Two young musicians (names given) have decided to go and try their luck in South Africa. "We hear that although there are difficulties in crossing the border right now, things are better over there. We were promised a stimulus package by the government butnothing has come to us yet. It's been a year now and it looks like we are going to wait forever. We are hungry here in Zimbabwe and we are determined to leave the country. Even if it means crossing the border illegally, we are going", they said.
What several musicians do not realise is the fact that this pandemic is everywhere. They are likely to meet the same situation as in Zimbabwe wherever they go in the world. The coronavirus restrictions apply in so many countries throughout the world .

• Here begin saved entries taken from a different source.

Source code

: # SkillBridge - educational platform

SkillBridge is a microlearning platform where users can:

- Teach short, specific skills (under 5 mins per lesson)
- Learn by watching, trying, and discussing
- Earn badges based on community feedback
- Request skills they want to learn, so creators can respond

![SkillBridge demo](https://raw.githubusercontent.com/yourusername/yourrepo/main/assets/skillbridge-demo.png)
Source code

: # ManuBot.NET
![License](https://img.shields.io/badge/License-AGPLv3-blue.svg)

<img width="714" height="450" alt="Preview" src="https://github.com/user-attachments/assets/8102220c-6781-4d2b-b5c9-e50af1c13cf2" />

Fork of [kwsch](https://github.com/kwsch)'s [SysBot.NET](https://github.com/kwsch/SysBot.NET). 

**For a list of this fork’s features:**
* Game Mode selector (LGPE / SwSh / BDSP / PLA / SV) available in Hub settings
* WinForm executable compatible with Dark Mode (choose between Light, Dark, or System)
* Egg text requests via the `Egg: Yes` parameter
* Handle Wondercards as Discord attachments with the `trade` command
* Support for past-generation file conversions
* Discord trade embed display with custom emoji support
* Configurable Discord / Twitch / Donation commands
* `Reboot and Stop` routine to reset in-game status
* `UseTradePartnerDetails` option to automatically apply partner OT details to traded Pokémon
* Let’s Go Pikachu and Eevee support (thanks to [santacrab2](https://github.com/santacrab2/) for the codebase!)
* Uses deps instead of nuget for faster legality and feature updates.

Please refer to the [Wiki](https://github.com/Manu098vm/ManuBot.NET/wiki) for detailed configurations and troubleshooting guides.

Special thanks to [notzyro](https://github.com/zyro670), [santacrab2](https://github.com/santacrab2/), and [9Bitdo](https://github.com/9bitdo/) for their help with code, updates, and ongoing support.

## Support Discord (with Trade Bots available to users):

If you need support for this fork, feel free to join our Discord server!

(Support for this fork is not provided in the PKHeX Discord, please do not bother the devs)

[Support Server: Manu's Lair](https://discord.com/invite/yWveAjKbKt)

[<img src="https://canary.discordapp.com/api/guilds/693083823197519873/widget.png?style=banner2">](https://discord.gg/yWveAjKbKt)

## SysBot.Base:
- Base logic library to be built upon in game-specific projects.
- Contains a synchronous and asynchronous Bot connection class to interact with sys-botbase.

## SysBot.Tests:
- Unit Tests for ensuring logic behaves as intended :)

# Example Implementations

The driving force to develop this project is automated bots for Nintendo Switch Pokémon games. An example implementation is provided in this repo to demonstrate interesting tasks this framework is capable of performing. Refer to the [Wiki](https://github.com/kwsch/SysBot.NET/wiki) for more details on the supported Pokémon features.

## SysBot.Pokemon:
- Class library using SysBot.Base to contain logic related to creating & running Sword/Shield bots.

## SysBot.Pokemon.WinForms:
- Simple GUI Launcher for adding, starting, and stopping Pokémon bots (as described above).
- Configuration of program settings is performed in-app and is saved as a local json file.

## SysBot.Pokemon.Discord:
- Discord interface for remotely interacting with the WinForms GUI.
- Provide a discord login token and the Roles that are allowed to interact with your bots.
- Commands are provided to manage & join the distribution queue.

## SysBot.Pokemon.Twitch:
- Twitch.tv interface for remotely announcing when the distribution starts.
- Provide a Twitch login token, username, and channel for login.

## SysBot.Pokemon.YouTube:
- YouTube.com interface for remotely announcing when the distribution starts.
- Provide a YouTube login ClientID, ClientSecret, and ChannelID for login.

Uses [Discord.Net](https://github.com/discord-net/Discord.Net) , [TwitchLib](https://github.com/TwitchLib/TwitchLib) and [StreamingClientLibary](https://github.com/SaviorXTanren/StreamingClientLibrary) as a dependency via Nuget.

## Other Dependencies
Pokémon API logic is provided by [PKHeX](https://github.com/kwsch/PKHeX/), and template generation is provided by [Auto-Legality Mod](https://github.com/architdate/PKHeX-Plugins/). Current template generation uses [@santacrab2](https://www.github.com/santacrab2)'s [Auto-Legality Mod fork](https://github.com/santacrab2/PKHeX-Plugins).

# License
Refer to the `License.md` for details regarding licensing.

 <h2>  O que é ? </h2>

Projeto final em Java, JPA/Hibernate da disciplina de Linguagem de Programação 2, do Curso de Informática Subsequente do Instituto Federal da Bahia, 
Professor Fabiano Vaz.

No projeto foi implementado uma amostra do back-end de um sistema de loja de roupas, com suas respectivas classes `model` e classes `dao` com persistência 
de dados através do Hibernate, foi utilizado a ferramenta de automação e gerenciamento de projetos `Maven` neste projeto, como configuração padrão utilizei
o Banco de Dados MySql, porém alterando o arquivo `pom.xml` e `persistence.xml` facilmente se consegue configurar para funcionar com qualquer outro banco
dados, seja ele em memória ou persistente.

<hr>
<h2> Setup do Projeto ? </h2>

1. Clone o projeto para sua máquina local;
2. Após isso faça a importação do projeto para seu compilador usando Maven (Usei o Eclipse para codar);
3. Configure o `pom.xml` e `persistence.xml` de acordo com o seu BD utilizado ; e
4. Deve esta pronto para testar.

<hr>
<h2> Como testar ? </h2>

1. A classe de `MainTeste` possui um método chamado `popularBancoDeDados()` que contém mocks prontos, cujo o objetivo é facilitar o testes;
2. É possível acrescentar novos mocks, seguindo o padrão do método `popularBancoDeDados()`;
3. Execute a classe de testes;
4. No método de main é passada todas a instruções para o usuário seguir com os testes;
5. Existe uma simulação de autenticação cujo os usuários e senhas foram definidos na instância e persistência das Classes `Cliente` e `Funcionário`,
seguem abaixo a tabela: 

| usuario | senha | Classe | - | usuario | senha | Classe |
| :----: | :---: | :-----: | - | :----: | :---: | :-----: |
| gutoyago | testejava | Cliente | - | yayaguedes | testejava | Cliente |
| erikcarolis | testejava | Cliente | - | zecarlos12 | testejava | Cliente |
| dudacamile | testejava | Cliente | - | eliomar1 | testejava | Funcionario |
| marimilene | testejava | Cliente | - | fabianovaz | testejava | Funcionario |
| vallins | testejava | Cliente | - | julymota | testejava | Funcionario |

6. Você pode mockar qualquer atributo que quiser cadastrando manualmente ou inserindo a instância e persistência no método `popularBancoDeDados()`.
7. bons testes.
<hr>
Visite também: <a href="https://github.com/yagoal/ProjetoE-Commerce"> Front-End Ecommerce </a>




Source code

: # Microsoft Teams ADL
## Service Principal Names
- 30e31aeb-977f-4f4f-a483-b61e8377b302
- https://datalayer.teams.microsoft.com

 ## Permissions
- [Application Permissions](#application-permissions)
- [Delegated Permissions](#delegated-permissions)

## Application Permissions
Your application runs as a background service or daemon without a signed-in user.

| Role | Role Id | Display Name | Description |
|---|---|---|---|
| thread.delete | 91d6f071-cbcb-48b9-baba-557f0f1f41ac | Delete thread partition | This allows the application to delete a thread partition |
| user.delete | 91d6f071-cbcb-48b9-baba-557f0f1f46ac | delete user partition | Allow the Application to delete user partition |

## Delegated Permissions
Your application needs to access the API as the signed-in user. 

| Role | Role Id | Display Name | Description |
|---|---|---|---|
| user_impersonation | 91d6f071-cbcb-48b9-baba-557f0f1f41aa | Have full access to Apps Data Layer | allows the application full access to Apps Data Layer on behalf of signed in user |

However, although travel regulations keep changing, international travel can be tricky. Some land borders are closed, except for cargo transport and other authorised persons.
Please do not ask me how those who have left the country did it. All I can tell you is that the situation here must have been so desperate that their only option was to seek alternative ways of making a living. As I said, the rules keep changing. In other countries, those who have been vaccinated and can prove it, are allowed to travel to other destinations if the host countries agree to let them in.
Government, corporates, NGOs and other well-wishers must seriously think of keeping musicians in this country together. They should create a 'GO FUND ME' platform specifically designed for these artistes. Those who have remained in the industry are hopeful that one day things will come out right, but they don't know when.
Music is important, not only to Zimbabwe, but to the rest of the world. Every culture in the world has its own form of music that is enjoyed by all ages on every continent.
Although each culture is different, music unifies all races (look at Master K.G.'s Jerusalema) and has been used throughout history for different occasions and for enjoyment purposes. Let us assist our musicians before they all quit the industry.